* _DESCRIPTION OF THE TASK_
Update every listing below by replacing "disambiguationData" with "disambiguation" wherever it appears, keeping everything else the same. Leave the pictures out of your answer.

* _RECORDS PROVIDED_
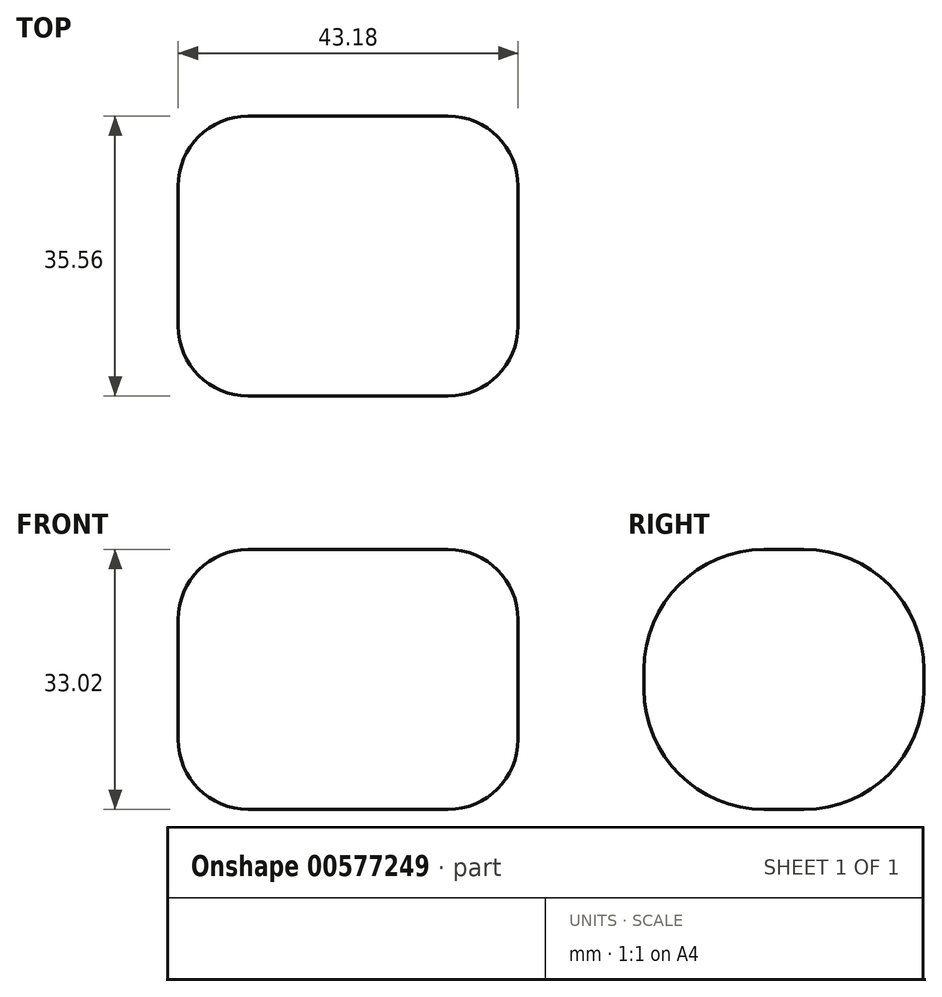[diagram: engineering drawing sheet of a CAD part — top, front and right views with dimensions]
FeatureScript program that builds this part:
annotation { "Feature Type Name" : "Feature", "Feature Type Description" : "" }
export const myFeature = defineFeature(function(context is Context, id is Id, definition is map)
    precondition{}
    {
        {
            var Q0;
            Q0=qCreatedBy(makeId("Front.planeOp"),FACE);
            var sketch = newSketch(context, id + "F0", { "sketchPlane" : qUnion([Q0])});
            skLineSegment(sketch, "E0.bottom", {"start": v(21.59, -16.51) * mm, "end": v(-21.6, -16.51) * mm});
            skLineSegment(sketch, "E0.top", {"start": v(21.59, 16.51) * mm, "end": v(-21.59, 16.51) * mm});
            skLineSegment(sketch, "E0.left", {"start": v(21.59, -16.5) * mm, "end": v(21.59, 16.51) * mm});
            skLineSegment(sketch, "E0.right", {"start": v(-21.6, -16.51) * mm, "end": v(-21.6, 16.51) * mm});
            skPoint(sketch, "E0.middle", {"position": v(0, 0) * mm});
            skSolve(sketch);
        }
        {
            var Q0;
            Q0=makeQuery(id+"F0.imprint","IMPRINT",FACE,{"disambiguationData":[TD([[makeQuery(id+"F0.imprint","IMPRINT",EDGE,{"derivedFrom":sQuery(id+"F0.wireOp",EDGE,"E0.bottom")}),-1.0]])]});
            extrude(context, id + "F1", {"entities" : qUnion([Q0]), "endBound" : BoundingType.SYMMETRIC, "depth" : 35.56 * mm, "offsetDistance" : 25.4 * mm});
        }
        {
            var Q0;
            Q0=makeQuery(id+"F1.opExtrude","CAP_EDGE",EDGE,{"disambiguationData":[OSD([sQuery(id+"F0.wireOp",EDGE,"E0.top")])],"isStart":false});
            fillet(context, id + "F2", {"entities" : qUnion([Q0]), "radius" : 15.24 * mm, "tangentPropagation" : true, "allowEdgeOverflow" : false});
        }
        {
            var Q0;
            Q0=makeQuery(id+"F1.opExtrude","CAP_EDGE",EDGE,{"disambiguationData":[OSD([sQuery(id+"F0.wireOp",EDGE,"E0.bottom")])],"isStart":false});
            var Q1;
            Q1=makeQuery(id+"F1.opExtrude","CAP_EDGE",EDGE,{"disambiguationData":[OSD([sQuery(id+"F0.wireOp",EDGE,"E0.bottom")])],"isStart":true});
            var Q2;
            Q2=makeQuery(id+"F1.opExtrude","CAP_EDGE",EDGE,{"disambiguationData":[OSD([sQuery(id+"F0.wireOp",EDGE,"E0.top")])],"isStart":true});
            fillet(context, id + "F3", {"entities" : qUnion([Q0, Q1, Q2]), "radius" : 15.24 * mm, "tangentPropagation" : true, "allowEdgeOverflow" : false});
        }
        {
            var Q0;
            Q0=makeQuery(id+"F2.opFillet","BLEND_EDGE",EDGE,{"blendedFrom":[makeQuery(id+"F1.opExtrude","CAP_EDGE",EDGE,{"disambiguationData":[OSD([sQuery(id+"F0.wireOp",EDGE,"E0.top")])],"isStart":false}),makeQuery(id+"F1.opExtrude","SWEPT_FACE",FACE,{"disambiguationData":[OSD([sQuery(id+"F0.wireOp",EDGE,"E0.left")])]})],"blendedInto":[makeQuery(id+"F1.opExtrude","SWEPT_FACE",FACE,{"disambiguationData":[OSD([sQuery(id+"F0.wireOp",EDGE,"E0.left")])]})]});
            var Q1;
            Q1=makeQuery(id+"F3.opFillet","BLEND_EDGE",EDGE,{"blendedFrom":[makeQuery(id+"F1.opExtrude","CAP_EDGE",EDGE,{"disambiguationData":[OSD([sQuery(id+"F0.wireOp",EDGE,"E0.bottom")])],"isStart":false}),makeQuery(id+"F1.opExtrude","SWEPT_FACE",FACE,{"disambiguationData":[OSD([sQuery(id+"F0.wireOp",EDGE,"E0.right")])]})],"blendedInto":[makeQuery(id+"F1.opExtrude","SWEPT_FACE",FACE,{"disambiguationData":[OSD([sQuery(id+"F0.wireOp",EDGE,"E0.right")])]})]});
            fillet(context, id + "F4", {"entities" : qUnion([Q0, Q1]), "radius" : 8.9 * mm, "tangentPropagation" : true, "allowEdgeOverflow" : false});
        }
    });
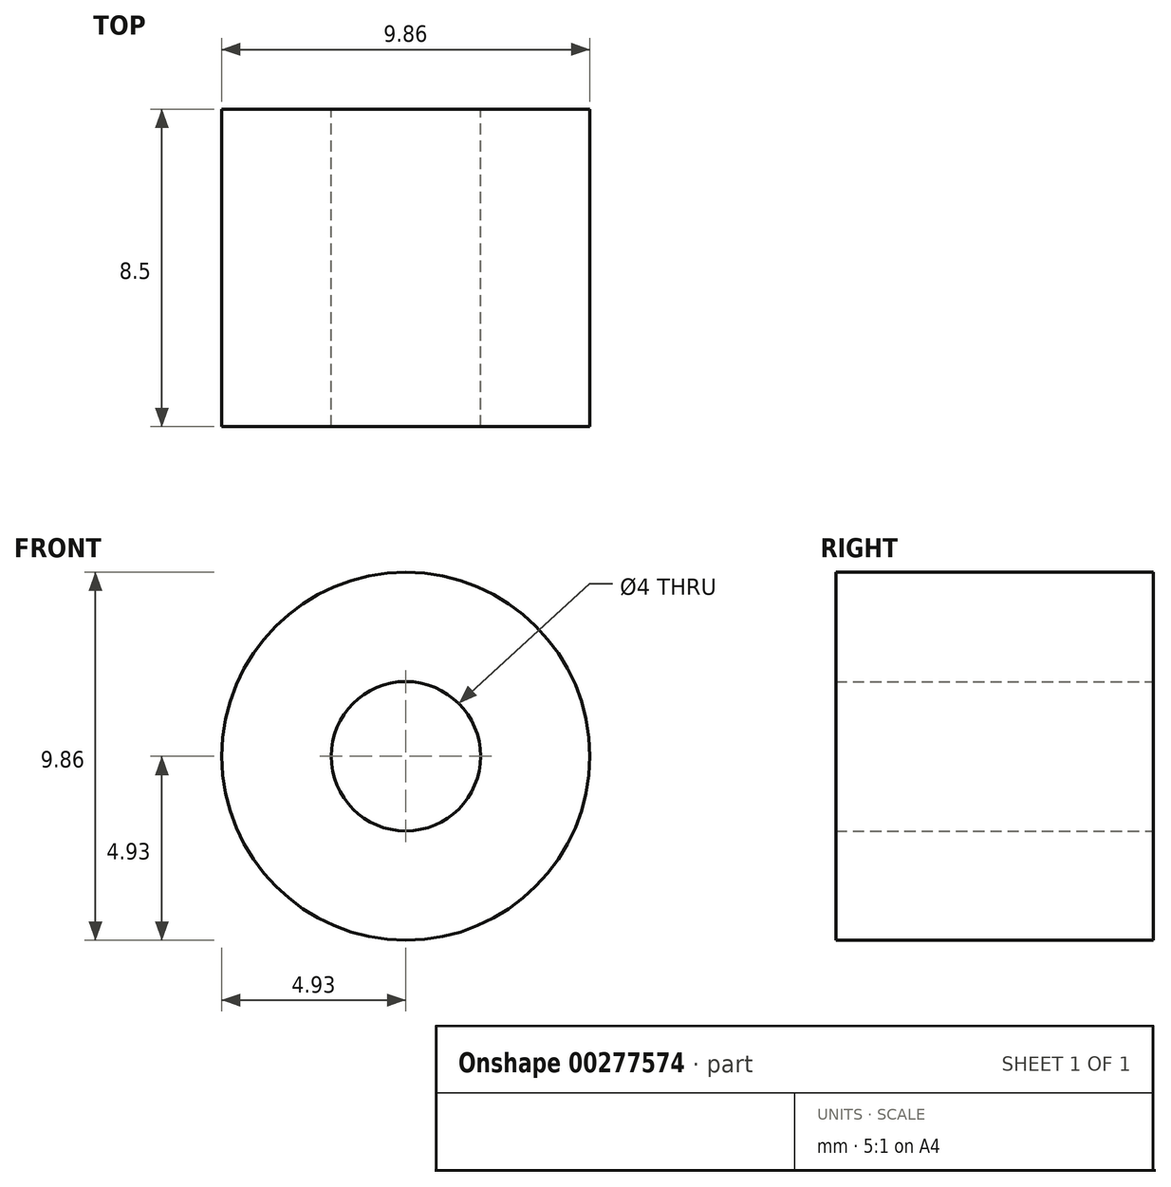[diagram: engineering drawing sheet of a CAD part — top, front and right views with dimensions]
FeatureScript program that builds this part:
annotation { "Feature Type Name" : "Feature", "Feature Type Description" : "" }
export const myFeature = defineFeature(function(context is Context, id is Id, definition is map)
    precondition{}
    {
        {
            var Q0;
            Q0=qCreatedBy(makeId("Front.planeOp"),FACE);
            var sketch = newSketch(context, id + "F0", { "sketchPlane" : qUnion([Q0])});
            skCircle(sketch, "E0", {"center": v(0, 0) * mm, "radius": 4.92 * mm});
            skCircle(sketch, "E1", {"center": v(0, 0) * mm, "radius": 2 * mm});
            skSolve(sketch);
        }
        {
            var Q0;
            Q0=makeQuery(id+"F0.imprint","IMPRINT",FACE,{"disambiguationData":[TD([[makeQuery(id+"F0.imprint","IMPRINT",EDGE,{"derivedFrom":sQuery(id+"F0.wireOp",EDGE,"E0")}),1.0]])]});
            extrude(context, id + "F1", {"entities" : qUnion([Q0]), "depth" : 8.5 * mm, "offsetDistance" : 25 * mm});
        }
    });
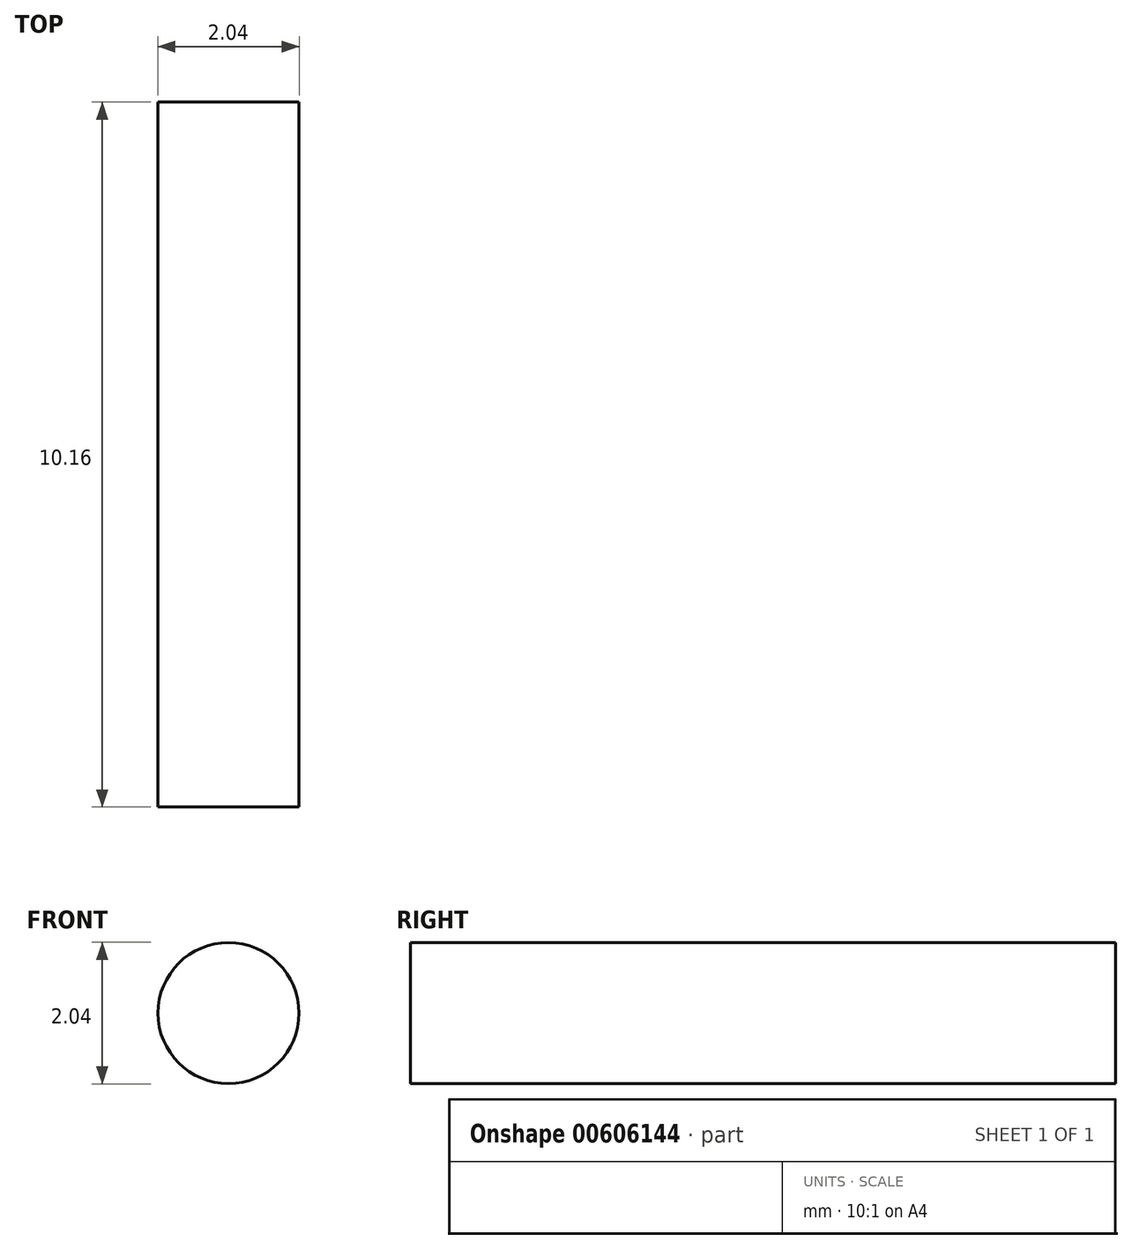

* _RESPONSE BELOW_
[diagram: engineering drawing sheet of a CAD part — top, front and right views with dimensions]
FeatureScript program that builds this part:
annotation { "Feature Type Name" : "Feature", "Feature Type Description" : "" }
export const myFeature = defineFeature(function(context is Context, id is Id, definition is map)
    precondition{}
    {
        {
            var Q0;
            Q0=qCreatedBy(makeId("Front.planeOp"),FACE);
            var sketch = newSketch(context, id + "F0", { "sketchPlane" : qUnion([Q0])});
            skLineSegment(sketch, "E0.bottom", {"start": v(21.59, -16.51) * mm, "end": v(-21.6, -16.51) * mm});
            skLineSegment(sketch, "E0.top", {"start": v(21.59, 16.51) * mm, "end": v(-21.59, 16.51) * mm});
            skLineSegment(sketch, "E0.left", {"start": v(21.59, -16.5) * mm, "end": v(21.59, 16.51) * mm});
            skLineSegment(sketch, "E0.right", {"start": v(-21.6, -16.51) * mm, "end": v(-21.6, 16.51) * mm});
            skPoint(sketch, "E0.middle", {"position": v(0, 0) * mm});
            skSolve(sketch);
        }
        {
            var Q0;
            Q0=makeQuery(id+"F0.imprint","IMPRINT",FACE,{"disambiguation":[TD([[makeQuery(id+"F0.imprint","IMPRINT",EDGE,{"derivedFrom":sQuery(id+"F0.wireOp",EDGE,"E0.bottom")}),-1.0]])]});
            extrude(context, id + "F1", {"entities" : qUnion([Q0]), "endBound" : BoundingType.SYMMETRIC, "depth" : 35.56 * mm, "offsetDistance" : 25.4 * mm});
        }
        {
            var Q0;
            Q0=makeQuery(id+"F1.opExtrude","CAP_EDGE",EDGE,{"disambiguation":[OSD([sQuery(id+"F0.wireOp",EDGE,"E0.top")])],"isStart":false});
            fillet(context, id + "F2", {"entities" : qUnion([Q0]), "radius" : 15.24 * mm, "tangentPropagation" : true, "allowEdgeOverflow" : false});
        }
        {
            var Q0;
            Q0=makeQuery(id+"F1.opExtrude","CAP_EDGE",EDGE,{"disambiguation":[OSD([sQuery(id+"F0.wireOp",EDGE,"E0.bottom")])],"isStart":false});
            var Q1;
            Q1=makeQuery(id+"F1.opExtrude","CAP_EDGE",EDGE,{"disambiguation":[OSD([sQuery(id+"F0.wireOp",EDGE,"E0.bottom")])],"isStart":true});
            var Q2;
            Q2=makeQuery(id+"F1.opExtrude","CAP_EDGE",EDGE,{"disambiguation":[OSD([sQuery(id+"F0.wireOp",EDGE,"E0.top")])],"isStart":true});
            fillet(context, id + "F3", {"entities" : qUnion([Q0, Q1, Q2]), "radius" : 15.24 * mm, "tangentPropagation" : true, "allowEdgeOverflow" : false});
        }
        {
            var Q0;
            Q0=makeQuery(id+"F2.opFillet","BLEND_EDGE",EDGE,{"blendedFrom":[makeQuery(id+"F1.opExtrude","CAP_EDGE",EDGE,{"disambiguation":[OSD([sQuery(id+"F0.wireOp",EDGE,"E0.top")])],"isStart":false}),makeQuery(id+"F1.opExtrude","SWEPT_FACE",FACE,{"disambiguation":[OSD([sQuery(id+"F0.wireOp",EDGE,"E0.left")])]})],"blendedInto":[makeQuery(id+"F1.opExtrude","SWEPT_FACE",FACE,{"disambiguation":[OSD([sQuery(id+"F0.wireOp",EDGE,"E0.left")])]})]});
            var Q1;
            Q1=makeQuery(id+"F3.opFillet","BLEND_EDGE",EDGE,{"blendedFrom":[makeQuery(id+"F1.opExtrude","CAP_EDGE",EDGE,{"disambiguation":[OSD([sQuery(id+"F0.wireOp",EDGE,"E0.bottom")])],"isStart":false}),makeQuery(id+"F1.opExtrude","SWEPT_FACE",FACE,{"disambiguation":[OSD([sQuery(id+"F0.wireOp",EDGE,"E0.right")])]})],"blendedInto":[makeQuery(id+"F1.opExtrude","SWEPT_FACE",FACE,{"disambiguation":[OSD([sQuery(id+"F0.wireOp",EDGE,"E0.right")])]})]});
            fillet(context, id + "F4", {"entities" : qUnion([Q0, Q1]), "radius" : 8.9 * mm, "tangentPropagation" : true, "allowEdgeOverflow" : false});
        }
    });
[diagram: engineering drawing sheet of a CAD part — top, front and right views with dimensions]
FeatureScript program that builds this part:
annotation { "Feature Type Name" : "Feature", "Feature Type Description" : "" }
export const myFeature = defineFeature(function(context is Context, id is Id, definition is map)
    precondition{}
    {
        {
            var Q0;
            Q0=qCreatedBy(makeId("Front.planeOp"),FACE);
            var sketch = newSketch(context, id + "F0", { "sketchPlane" : qUnion([Q0])});
            skCircle(sketch, "E0", {"center": v(0, 0) * mm, "radius": 4.92 * mm});
            skCircle(sketch, "E1", {"center": v(0, 0) * mm, "radius": 2 * mm});
            skSolve(sketch);
        }
        {
            var Q0;
            Q0=makeQuery(id+"F0.imprint","IMPRINT",FACE,{"disambiguation":[TD([[makeQuery(id+"F0.imprint","IMPRINT",EDGE,{"derivedFrom":sQuery(id+"F0.wireOp",EDGE,"E0")}),1.0]])]});
            extrude(context, id + "F1", {"entities" : qUnion([Q0]), "depth" : 8.5 * mm, "offsetDistance" : 25 * mm});
        }
    });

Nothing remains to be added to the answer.